Exercise description — Below are lines of data; restate word for word those running from the line containing "For each pair" to the line containing "One neuron, checked", inclusive, and no others.

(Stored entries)

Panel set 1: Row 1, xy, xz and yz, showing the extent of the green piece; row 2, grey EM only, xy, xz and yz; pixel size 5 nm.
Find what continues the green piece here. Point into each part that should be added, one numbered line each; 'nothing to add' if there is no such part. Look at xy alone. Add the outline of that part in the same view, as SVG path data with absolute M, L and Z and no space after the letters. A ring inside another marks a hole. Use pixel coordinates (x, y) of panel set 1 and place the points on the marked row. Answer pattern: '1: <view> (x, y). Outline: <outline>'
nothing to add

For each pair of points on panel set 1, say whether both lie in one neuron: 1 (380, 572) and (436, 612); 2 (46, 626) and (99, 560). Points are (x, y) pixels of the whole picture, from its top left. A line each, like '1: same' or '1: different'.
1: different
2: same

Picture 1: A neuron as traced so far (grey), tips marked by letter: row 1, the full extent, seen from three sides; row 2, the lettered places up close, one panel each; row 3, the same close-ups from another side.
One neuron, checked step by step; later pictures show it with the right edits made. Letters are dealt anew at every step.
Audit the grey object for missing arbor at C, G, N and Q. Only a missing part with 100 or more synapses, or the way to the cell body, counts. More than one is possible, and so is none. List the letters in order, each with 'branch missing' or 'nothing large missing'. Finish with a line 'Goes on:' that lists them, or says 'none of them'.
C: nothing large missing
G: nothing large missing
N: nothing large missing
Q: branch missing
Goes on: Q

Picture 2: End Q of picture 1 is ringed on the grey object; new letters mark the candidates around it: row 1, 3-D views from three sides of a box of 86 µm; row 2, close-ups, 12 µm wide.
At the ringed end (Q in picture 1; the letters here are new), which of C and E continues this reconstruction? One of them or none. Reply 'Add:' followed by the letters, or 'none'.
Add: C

Task result —
For each pair of points on panel set 1, say whether both lie in one neuron: 1 (380, 572) and (436, 612); 2 (46, 626) and (99, 560). Points are (x, y) pixels of the whole picture, from its top left. A line each, like '1: same' or '1: different'.
1: different
2: same

Picture 1: A neuron as traced so far (grey), tips marked by letter: row 1, the full extent, seen from three sides; row 2, the lettered places up close, one panel each; row 3, the same close-ups from another side.
One neuron, checked step by step; later pictures show it with the right edits made. Letters are dealt anew at every step.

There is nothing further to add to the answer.